Threshold signatures from inner product argument: Succinct, weighted, and multi-threshold
发表信息
作者
- Sourav Das
- Philippe Camacho
- Zhuolun Xiang
- Javier Nieto
- Benedikt Bünz
- Ling Ren
笔记
Threshold signatures protect the signing key by sharing it among a group of signers so that an adversary must corrupt a threshold number of signers to be able to forge signatures. Existing threshold signatures with succinct signatures and constant verification times do not work if signers have different weights. Such weighted settings are seeing increasing importance in decentralized systems, especially in the Proof-of-Stake blockchains. This paper presents a new paradigm for threshold signatures for pairing and discrete logarithm-based cryptosystems. Our scheme has a compact verification key consisting of only 7 group elements, and a signature consisting of 8 group elements. Verifying the signature requires 8 exponentiations and 8 bilinear pairings. Our scheme supports arbitrary weight distributions among signers and arbitrary thresholds. It requires non-interactive preprocessing after a universal powers-of-tau setup. We prove the security of our scheme in the Algebraic Group Model and implement it using Golang. Our evaluation shows that our scheme achieves a comparable signature size and verification time to a standard (unweighted) threshold signature. Compared to existing multisignature schemes, our scheme has a much smaller public verification key.
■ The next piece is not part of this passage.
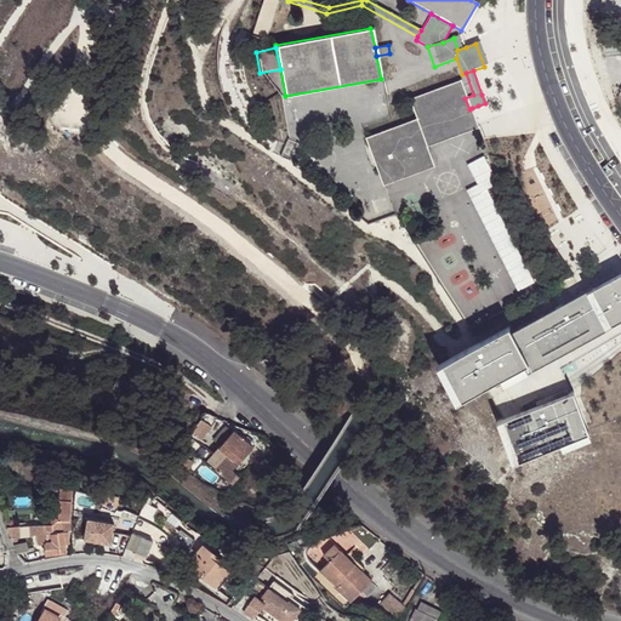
[(469,109),(465,98),(459,80),(408,100),(414,119),(363,138),(380,186),(431,166),(425,147),(472,130),(476,127),(474,121),(469,109)]
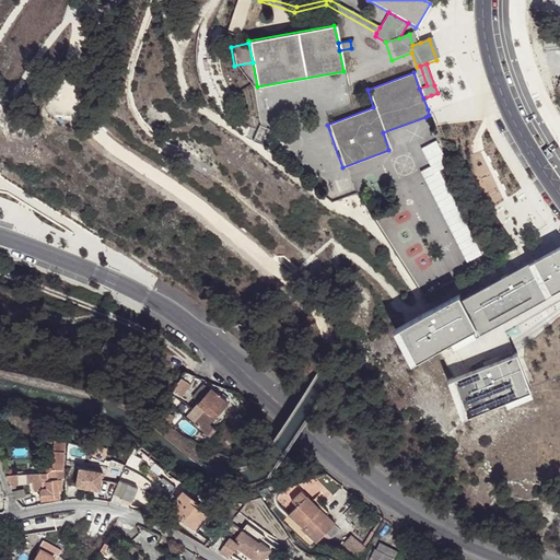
[(479,255),(442,168),(447,166),(436,140),(421,147),(430,166),(423,168),(463,263),(479,255)]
阈值签名通过将签名密钥共享给一组签名者来保护该密钥,使得对手必须破坏达到阈值的签名者数量才能伪造签名。现有的具有简洁签名和恒定验证时间的阈值签名在签名者具有不同权重的情况下无法工作。这种加权设置在去中心化系统中越来越重要,尤其是在权益证明(Proof-of-Stake)区块链中。本文提出了一种基于配对和离散对数密码系统的阈值签名新范式。我们的方案具有一个仅由7个群元素组成的紧凑验证密钥,以及一个由8个群元素组成的签名。验证签名需要8次指数运算和8次双线性配对。我们的方案支持签名者之间任意的权重分布和任意的阈值。它在通用的tau幂次设定后需要非交互式预处理。我们在代数群模型(Algebraic Group Model)中证明了我们方案的安全性,并使用Golang进行了实现。我们的评估表明,我们的方案在签名大小和验证时间上与标准(无权重)阈值签名相当。与现有的多重签名方案相比,我们的方案具有更小的公共验证密钥。